Nesta altura, chame alguém num raio de dez passos, a quem dedicas amor ou afeto. Leia a crônica para ele ou para ela. Como amor e afeto não têm objeto determinado, pode chamar o cachorrinho ou o iguana. Apenas é necessário que a coisa ou a criatura seja capaz de convencer-lhe a assistir um show do Amado Batista ou a levantar-se às cinco da manhã pra acampar na Barragem de Ernestina.


Eu tinha muitos assuntos para esta crônica. Não consegui desenvolver nenhum. Culpa do sabiá.


O sabiá não me deixou escrever sobre as “pastinhas”. Talvez você não saiba que as pastinhas eram meio-modelos meio-prostitutas contratadas para seduzir prefeitos a investir os fundos de pensão municipal num esquema fraudulento que lesou os municípios em mais de cinquenta milhões. As modelos prometiam mundos e fundos aos prefeitos em troca de outros fundos. Os sabiás dos prefeitos ficavam assanhados e faziam os babões entregar o ouro à quadrilha.


O sabiá não me deixou escrever sobre a espionagem do Obama no Brasil e no mundo. Os americanos e todo mundo possuem esta tara de querer espiar, pelo buraco da fechadura, os pais fazendo amor. Freud já explicou essa fantasia infantil. O problema do Obama é que ele pode espiar a Dilma, mas duvido que deixasse a Dilma ver o sabiá dele. Dizem os jornais que a Dilma está pedindo à ONU o direito de ver o sabiá do Obama cantar. Isso pode ser o início da terceira guerra mundial.


O sabiá não me deixou escrever sobre o filme “O Tempo e o Vento” que teve estréia esta semana. Parece que a história do filme, e do Rio Grande do Sul, começou com o desejo de Ana Terra de querer ver o sabiá do índio Pedro Missioneiro. O sabiá, com seus poderes mágicos, engravidou Ana Terra e depois voltou para o céu dos passarinhos por causa de uma pedrada de bodoque dos irmãos da heroína.
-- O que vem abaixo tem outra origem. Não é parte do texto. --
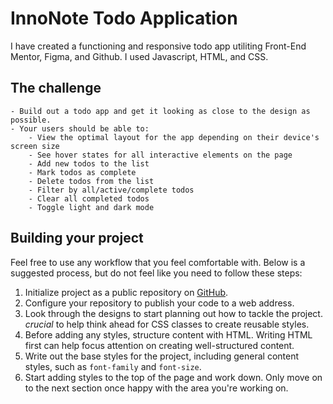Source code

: # InnoNote Todo Application
I have created a functioning and responsive todo app utiliting Front-End Mentor, Figma, and Github. I used Javascript, HTML, and CSS.

## The challenge
    - Build out a todo app and get it looking as close to the design as possible.
    - Your users should be able to:
        - View the optimal layout for the app depending on their device's screen size
        - See hover states for all interactive elements on the page
        - Add new todos to the list
        - Mark todos as complete
        - Delete todos from the list
        - Filter by all/active/complete todos
        - Clear all completed todos
        - Toggle light and dark mode

## Building your project
Feel free to use any workflow that you feel comfortable with. Below is a suggested process, but do not feel like you need to follow these steps:

1. Initialize project as a public repository on [GitHub](https://github.com/).
2. Configure your repository to publish your code to a web address.
3. Look through the designs to start planning out how to tackle the project. *crucial* to help think ahead for CSS classes to create reusable styles.
4. Before adding any styles, structure content with HTML. Writing HTML first can help focus attention on creating well-structured content.
5. Write out the base styles for the project, including general content styles, such as `font-family` and `font-size`.
6. Start adding styles to the top of the page and work down. Only move on to the next section once happy with the area you're working on.
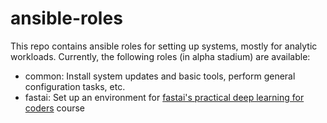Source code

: # ansible-roles
This repo contains ansible roles for setting up systems, mostly for analytic workloads.
Currently, the following roles (in alpha stadium) are available:
* common: Install system updates and basic tools, perform general configuration tasks, etc.
* fastai: Set up an environment for [fastai's practical deep learning for coders](http://course.fast.ai/) course
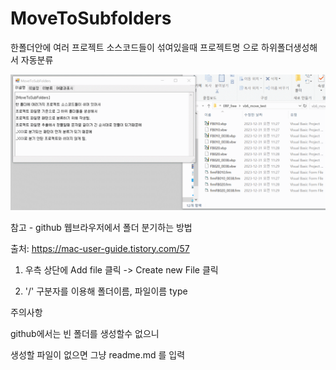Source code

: # MoveToSubfolders
한폴더안에 여러 프로젝트 소스코드들이 섞여있을때 프로젝트명 으로 하위폴더생성해서 자동분류


<img src='https://github.com/sigmak/MoveToSubfolders/blob/main/Csharp/moveToSubFolders_sc.gif' />


참고 - github 웹브라우저에서 폴더 분기하는 방법

출처: https://mac-user-guide.tistory.com/57

1. 우측 상단에 Add file 클릭 -> Create new File 클릭

2.  '/' 구분자를 이용해 폴더이름, 파일이름 type

주의사항

github에서는 빈 폴더를 생성할수 없으니 

생성할 파일이 없으면 그냥 readme.md 를 입력

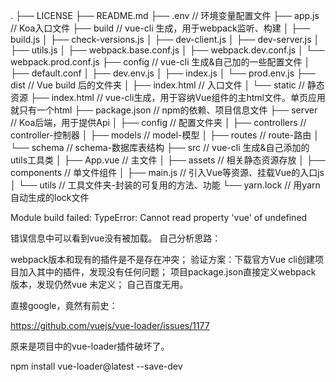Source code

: .
├── LICENSE
├── README.md
├── .env  // 环境变量配置文件
├── app.js  // Koa入口文件
├── build // vue-cli 生成，用于webpack监听、构建
│   ├── build.js
│   ├── check-versions.js
│   ├── dev-client.js
│   ├── dev-server.js
│   ├── utils.js
│   ├── webpack.base.conf.js
│   ├── webpack.dev.conf.js
│   └── webpack.prod.conf.js
├── config // vue-cli 生成&自己加的一些配置文件
│   ├── default.conf
│   ├── dev.env.js
│   ├── index.js
│   └── prod.env.js
├── dist // Vue build 后的文件夹
│   ├── index.html // 入口文件
│   └── static // 静态资源
├── index.html // vue-cli生成，用于容纳Vue组件的主html文件。单页应用就只有一个html
├── package.json // npm的依赖、项目信息文件
├── server // Koa后端，用于提供Api
│   ├── config // 配置文件夹
│   ├── controllers // controller-控制器
│   ├── models // model-模型
│   ├── routes // route-路由
│   └── schema // schema-数据库表结构
├── src // vue-cli 生成&自己添加的utils工具类
│   ├── App.vue // 主文件
│   ├── assets // 相关静态资源存放
│   ├── components // 单文件组件
│   ├── main.js // 引入Vue等资源、挂载Vue的入口js
│   └── utils // 工具文件夹-封装的可复用的方法、功能
└── yarn.lock // 用yarn自动生成的lock文件


Module build failed: TypeError: Cannot read property 'vue' of undefined

错误信息中可以看到vue没有被加载。 自己分析思路：

webpack版本和现有的插件是不是存在冲突； 验证方案：下载官方Vue cli创建项目加入其中的插件，发现没有任何问题；
项目package.json直接定义webpack 版本，发现仍然vue 未定义；
自己百度无用。

直接google，竟然有前史：

https://github.com/vuejs/vue-loader/issues/1177

原来是项目中的vue-loader插件破坏了。

npm install vue-loader@latest --save-dev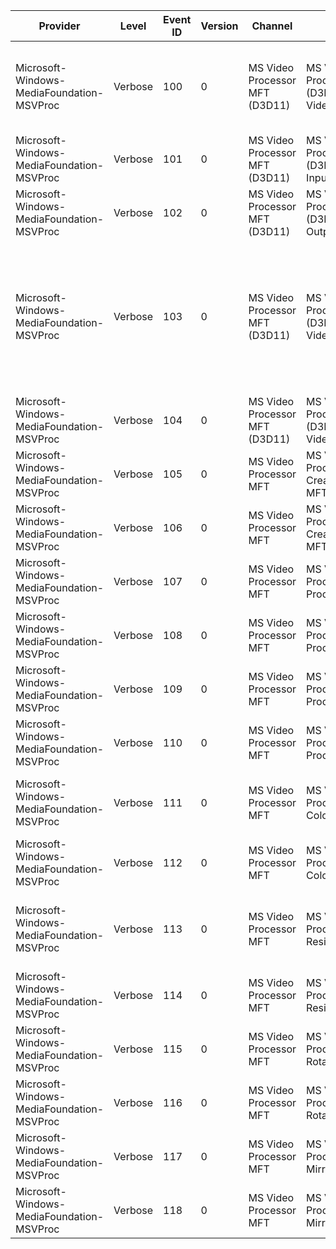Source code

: Provider                                   |  Level    |  Event ID  |  Version  |  Channel                         |  Task                                                      |  Opcode  |  Keyword  |  Message
-------------------------------------------|-----------|------------|-----------|----------------------------------|------------------------------------------------------------|----------|-----------|--------------------------------------------------------------------------------------------------------------------------------------------------------------------------------------------
Microsoft-Windows-MediaFoundation-MSVProc  |  Verbose  |  100       |  0        |  MS Video Processor MFT (D3D11)  |  MS Video Processoft MFT (D3D11) - Create Video Processor  |          |           |  CreateVideoProcessor Device {VideoDevice}, VP {VP} , Rate Conversion Index {RateConversionIndex}, PastFrames {PastFrames}
Microsoft-Windows-MediaFoundation-MSVProc  |  Verbose  |  101       |  0        |  MS Video Processor MFT (D3D11)  |  MS Video Processoft MFT (D3D11) - Create Input View       |          |           |  CreateView Sample {Sample}, BufferIndex {BufferIndex}, hr {hr}, View {View}
Microsoft-Windows-MediaFoundation-MSVProc  |  Verbose  |  102       |  0        |  MS Video Processor MFT (D3D11)  |  MS Video Processoft MFT (D3D11) - Create Output View      |          |           |  CreateView Sample {Sample}, BufferIndex {BufferIndex}, hr {hr}, View {View}
Microsoft-Windows-MediaFoundation-MSVProc  |  Verbose  |  103       |  0        |  MS Video Processor MFT (D3D11)  |  MS Video Processoft MFT (D3D11) - VideoProcessorBlt       |  Start   |           |  VPBlt Start Input Sample {InputSample}, Input Index {InputViewIndex}, Output Sample {OutputSample}, FrameOrField {InputFrameOrField}, OutputIndex {OutputIndex}, OutputFrame {OutputFrame}
Microsoft-Windows-MediaFoundation-MSVProc  |  Verbose  |  104       |  0        |  MS Video Processor MFT (D3D11)  |  MS Video Processoft MFT (D3D11) - VideoProcessorBlt       |  Stop    |           |  VPBlt Stop Output Sample {OutputSample}, hr {hr}
Microsoft-Windows-MediaFoundation-MSVProc  |  Verbose  |  105       |  0        |  MS Video Processor MFT          |  MS Video Processoft MFT - Create/Destroy MFT              |  Start   |           |  MFT_Start XVPMFT = {MSVProcObj}
Microsoft-Windows-MediaFoundation-MSVProc  |  Verbose  |  106       |  0        |  MS Video Processor MFT          |  MS Video Processoft MFT - Create/Destroy MFT              |  Stop    |           |  MFT_Stop XVPMFT = {MSVProcObj}
Microsoft-Windows-MediaFoundation-MSVProc  |  Verbose  |  107       |  0        |  MS Video Processor MFT          |  MS Video Processoft MFT - ProcessInput                    |  Start   |           |  ProcessInput_Start XVPMFT = {MSVProcObj}
Microsoft-Windows-MediaFoundation-MSVProc  |  Verbose  |  108       |  0        |  MS Video Processor MFT          |  MS Video Processoft MFT - ProcessInput                    |  Stop    |           |  ProcessInput_Stop  XVPMFT = {MSVProcObj} hr = {hr}
Microsoft-Windows-MediaFoundation-MSVProc  |  Verbose  |  109       |  0        |  MS Video Processor MFT          |  MS Video Processoft MFT - ProcessOutput                   |  Start   |           |  ProcessOutput_Start XVPMFT = {MSVProcObj}
Microsoft-Windows-MediaFoundation-MSVProc  |  Verbose  |  110       |  0        |  MS Video Processor MFT          |  MS Video Processoft MFT - ProcessOutput                   |  Stop    |           |  ProcessOutput_Stop  XVPMFT = {MSVProcObj} hr = {hr}
Microsoft-Windows-MediaFoundation-MSVProc  |  Verbose  |  111       |  0        |  MS Video Processor MFT          |  MS Video Processoft MFT - ColorConv                       |  Start   |           |  ColorConv_Start fourCCSrc = {fourCCSrc}, fourCCDst = {fourCCDst}
Microsoft-Windows-MediaFoundation-MSVProc  |  Verbose  |  112       |  0        |  MS Video Processor MFT          |  MS Video Processoft MFT - ColorConv                       |  Stop    |           |  ColorConv_Stop
Microsoft-Windows-MediaFoundation-MSVProc  |  Verbose  |  113       |  0        |  MS Video Processor MFT          |  MS Video Processoft MFT - Resizer                         |  Start   |           |  Resizer_Start fourCC = {fourCC}, srcWidth = {srcWidth}, srcHeight = {srcHeight}, dstWidth = {dstWidth}, dstHeight = {dstHeight}
Microsoft-Windows-MediaFoundation-MSVProc  |  Verbose  |  114       |  0        |  MS Video Processor MFT          |  MS Video Processoft MFT - Resizer                         |  Stop    |           |  Resizer_Stop
Microsoft-Windows-MediaFoundation-MSVProc  |  Verbose  |  115       |  0        |  MS Video Processor MFT          |  MS Video Processoft MFT - Rotation                        |  Start   |           |  Rotation_Start fourCC = {fourCC}, Rotation = {Rotation}
Microsoft-Windows-MediaFoundation-MSVProc  |  Verbose  |  116       |  0        |  MS Video Processor MFT          |  MS Video Processoft MFT - Rotation                        |  Stop    |           |  Rotation_Stop
Microsoft-Windows-MediaFoundation-MSVProc  |  Verbose  |  117       |  0        |  MS Video Processor MFT          |  MS Video Processoft MFT - Mirror                          |  Start   |           |  Mirror_Start fourCC = {fourCC}, Mirror = {Mirror}
Microsoft-Windows-MediaFoundation-MSVProc  |  Verbose  |  118       |  0        |  MS Video Processor MFT          |  MS Video Processoft MFT - Mirror                          |  Stop    |           |  Mirror_Stop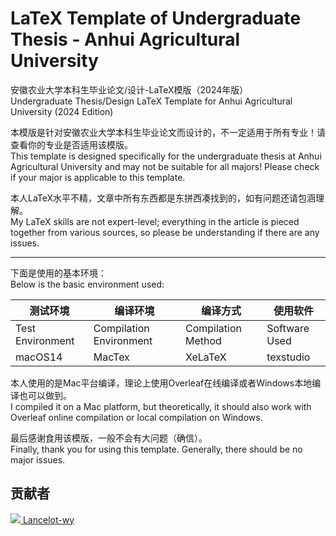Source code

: # LaTeX Template of Undergraduate Thesis - Anhui Agricultural University
安徽农业大学本科生毕业论文/设计-LaTeX模版（2024年版）  
Undergraduate Thesis/Design LaTeX Template for Anhui Agricultural University (2024 Edition)

本模版是针对安徽农业大学本科生毕业论文而设计的，不一定适用于所有专业！请查看你的专业是否适用该模版。  
This template is designed specifically for the undergraduate thesis at Anhui Agricultural University and may not be suitable for all majors! Please check if your major is applicable to this template.

本人LaTeX水平不精，文章中所有东西都是东拼西凑找到的，如有问题还请包涵理解。  
My LaTeX skills are not expert-level; everything in the article is pieced together from various sources, so please be understanding if there are any issues.

---------------
下面是使用的基本环境：  
Below is the basic environment used:

| 测试环境 | 编译环境 | 编译方式 | 使用软件   |
|---------|---------|---------|-----------|
| Test Environment | Compilation Environment| Compilation Method	 | Software Used |
| macOS14 | MacTex  | XeLaTeX | texstudio |

本人使用的是Mac平台编译，理论上使用Overleaf在线编译或者Windows本地编译也可以做到。  
I compiled it on a Mac platform, but theoretically, it should also work with Overleaf online compilation or local compilation on Windows.

最后感谢食用该模版，一般不会有大问题（确信）。  
Finally, thank you for using this template. Generally, there should be no major issues.

## 贡献者
<a href="https://github.com/Lancelot-wy">
  <img src="https://avatars.githubusercontent.com/u/80385878?v=4" />
  Lancelot-wy
</a>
Mas já que eu estou terminando a crônica sem falar do sabiá, vamos ao assunto. O sabiá é um sujeitinho pássaro que há mais de uma semana assovia na madrugada num pé de cerejeira. Tem um canto interessante, diferente. Entoa uma estrofe, faz uma pausa de colcheia, depois solfeja o arremate. Por culpa da primavera, o sabiá anda desesperado. Vai das cinco da manhã ao escurecer. Comecei achando bonito, agora enjoei com tanta insistência.


Googlei sobre sabiás. Sabiás cantam para atrair uma fêmea nestes tempos de primavera. Quando a fulana aparecer, deixará de cantar. Impossível assobiar e juntar com o bico ciscos para o ninho, ou, mais tarde, levar minhoca para os filhos...
O sabiá, como a gente, insiste dia após dia, e não se deixa abater porque se move pelo amor. Canta e olha ao redor para depois coletar ciscos para o ninho.


Entre boas e más notícias, entre novelas e jogos de futebol, vamos assoviando os dias. Falcatruas, poder, arte. Nada teria tanto encanto se não fossem os sabiás.


Tragédias e comédias, tudo são firulas da vida, tudo é cisco.